Gene Loss Predictably Drives Evolutionary Adaptation

Affiliations

Gene Loss Predictably Drives Evolutionary Adaptation

Jana Helsen et al. Mol Biol Evol. .

Abstract

Loss of gene function is common throughout evolution, even though it often leads to reduced fitness. In this study, we systematically evaluated how an organism adapts after deleting genes that are important for growth under oxidative stress. By evolving, sequencing, and phenotyping over 200 yeast lineages, we found that gene loss can enhance an organism's capacity to evolve and adapt. Although gene loss often led to an immediate decrease in fitness, many mutants rapidly acquired suppressor mutations that restored fitness.

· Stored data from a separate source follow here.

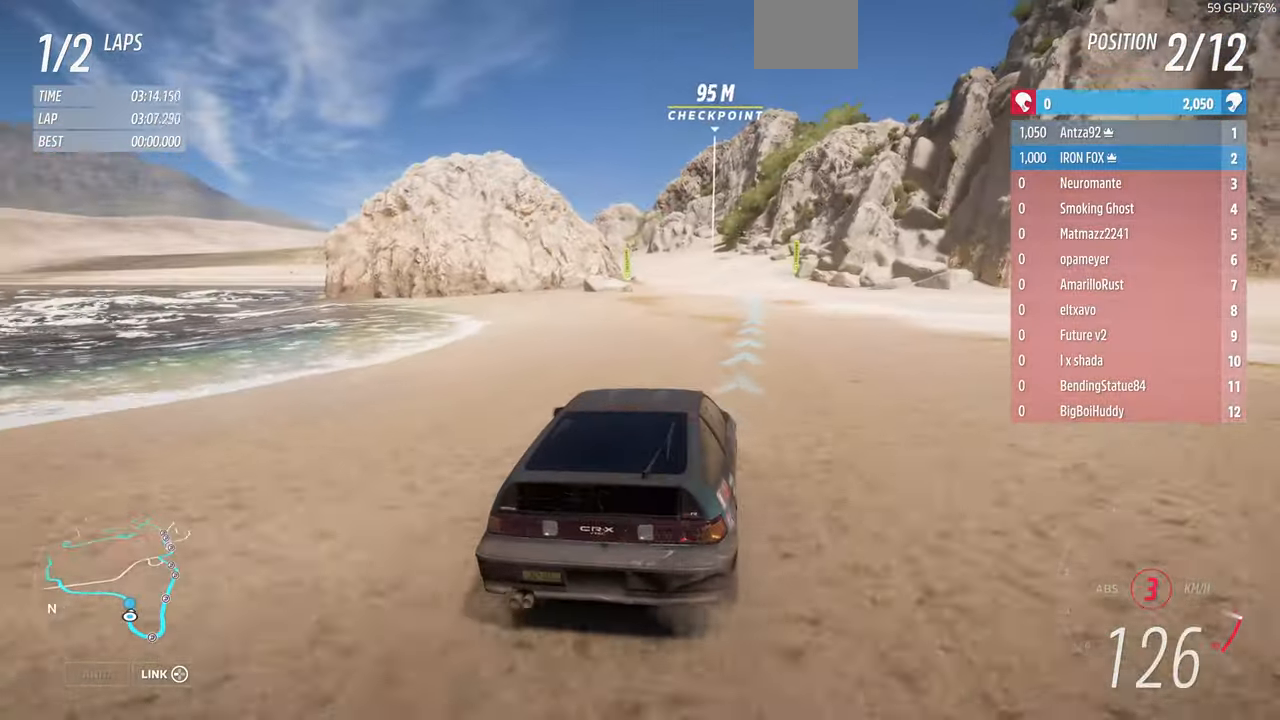
{"buttons": ["R2"], "left_stick": "up", "right_stick": "up", "events": [[100, "left_stick", "center"], [166, "left_stick", "up"]]}
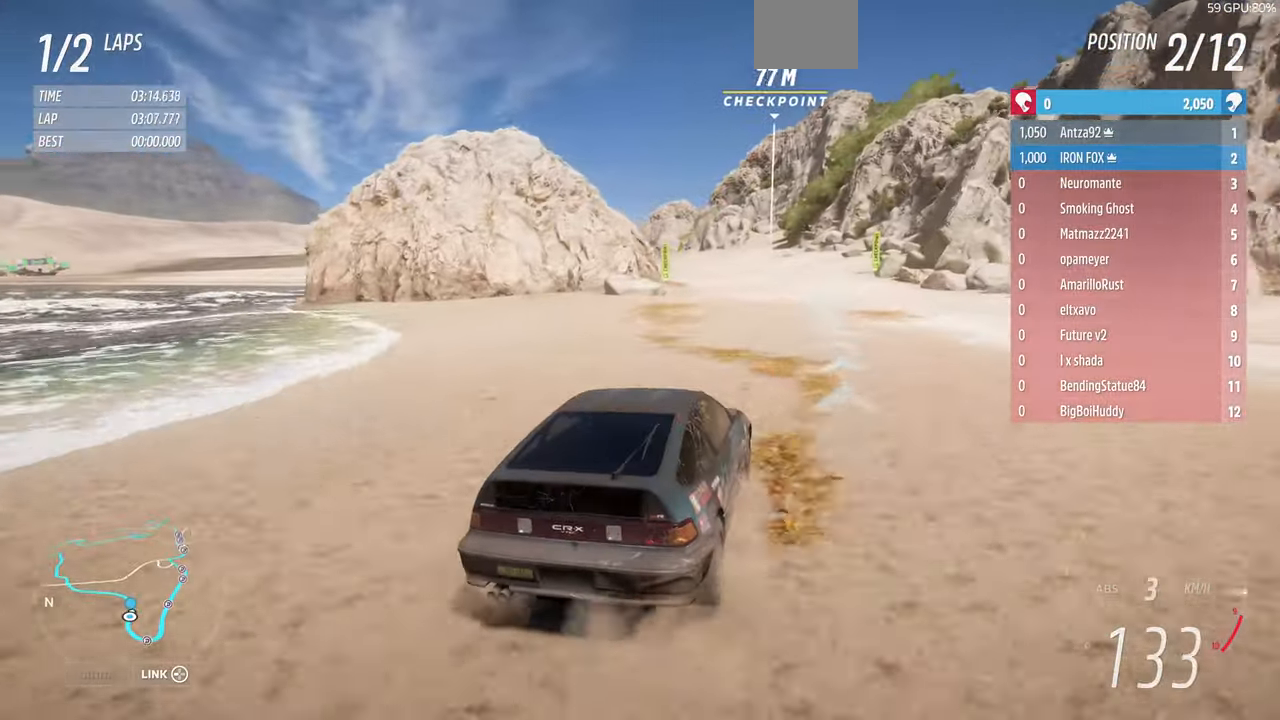
{"buttons": ["R2"], "left_stick": "up", "right_stick": "up", "events": []}
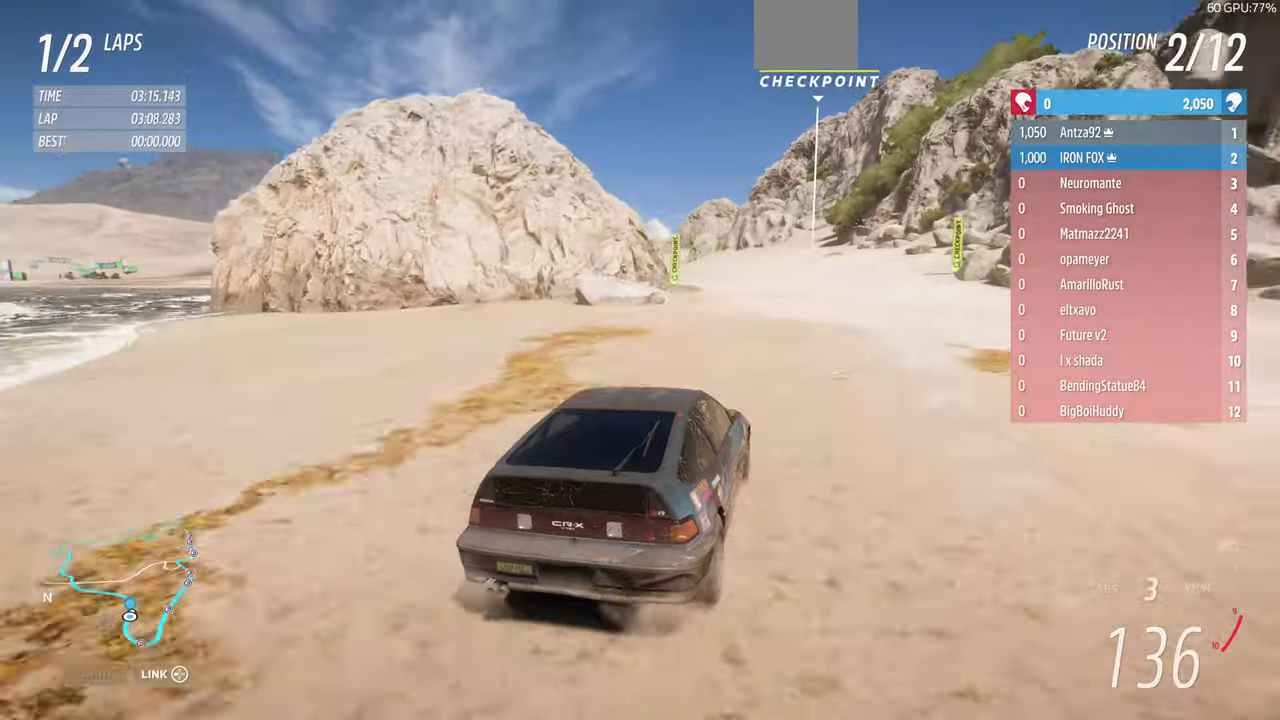
{"buttons": ["R2"], "left_stick": "up-left", "right_stick": "up"}
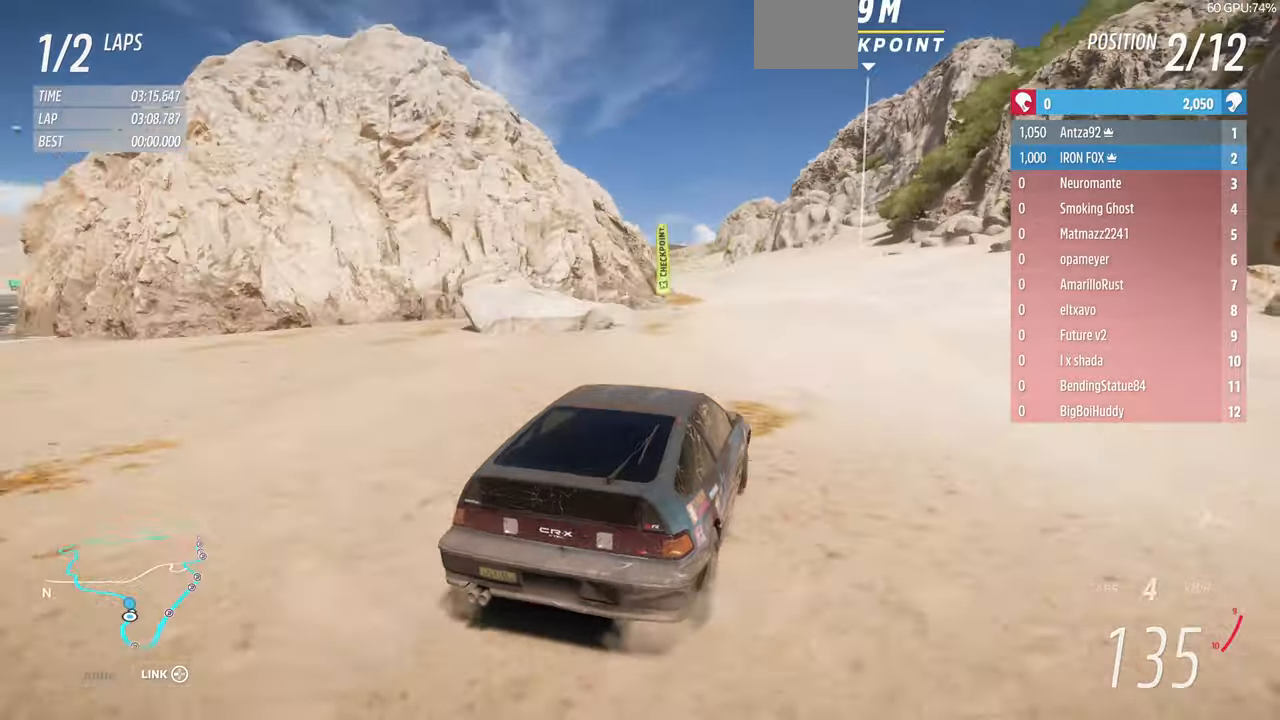
{"buttons": ["R2"], "left_stick": "up-left", "right_stick": "up", "events": []}
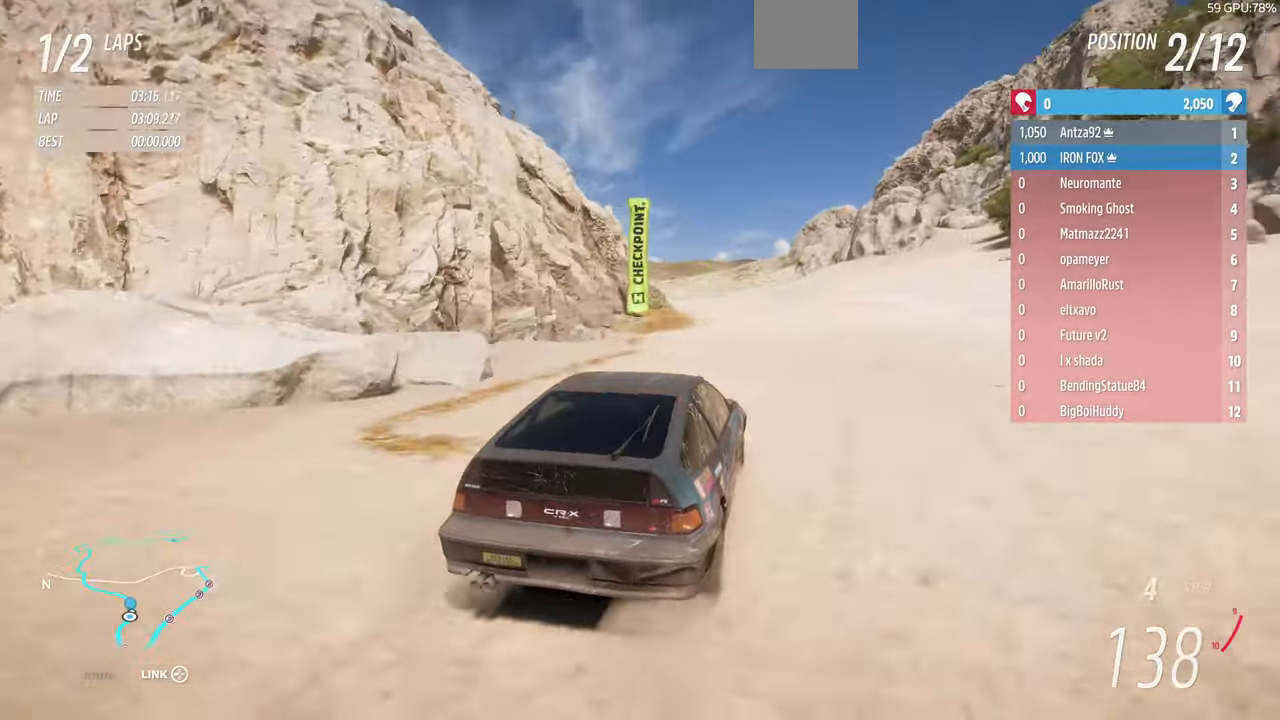
{"buttons": ["R2"], "left_stick": "up-left", "right_stick": "up", "events": []}
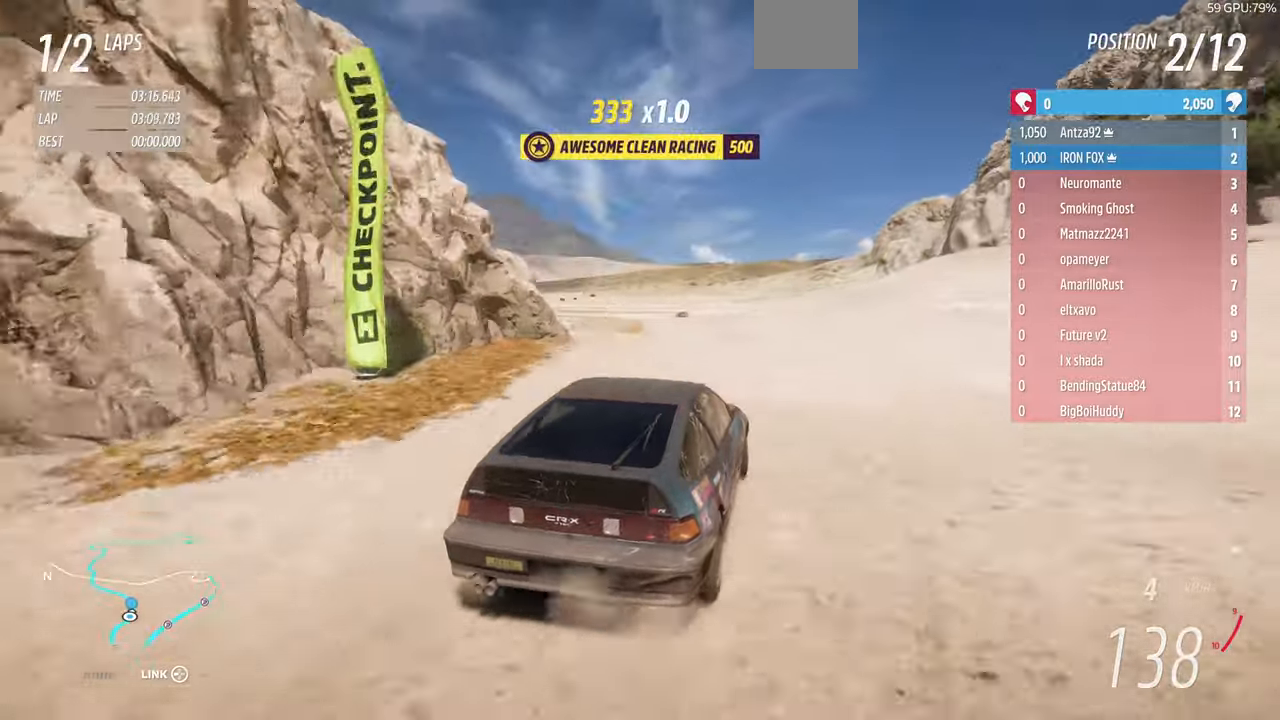
{"buttons": ["R2"], "left_stick": "up-left", "right_stick": "up", "events": []}
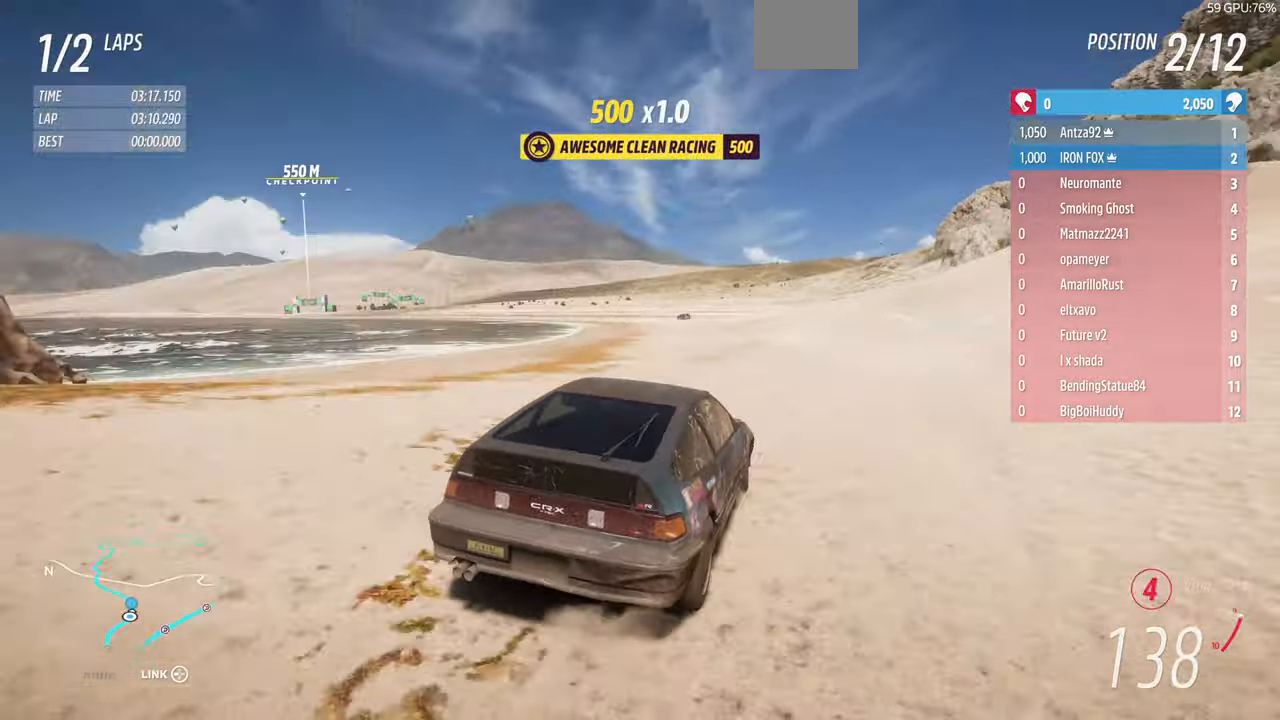
{"buttons": ["R2"], "left_stick": "up-left", "right_stick": "up", "events": []}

Depending on the strain's genotype, some ultimately even attained higher fitness levels than similarly adapted wild-type cells. Further, cells with deletions in different modules of the genetic network followed distinct and predictable mutational trajectories. Finally, losing highly connected genes increased evolvability by facilitating the emergence of a more diverse array of phenotypes after adaptation. Together, our findings show that loss of specific parts of a genetic network can facilitate adaptation by opening alternative evolutionary paths.

Keywords: adaptation; evolvability; experimental evolution; fitness landscape; genetic network; oxidative stress.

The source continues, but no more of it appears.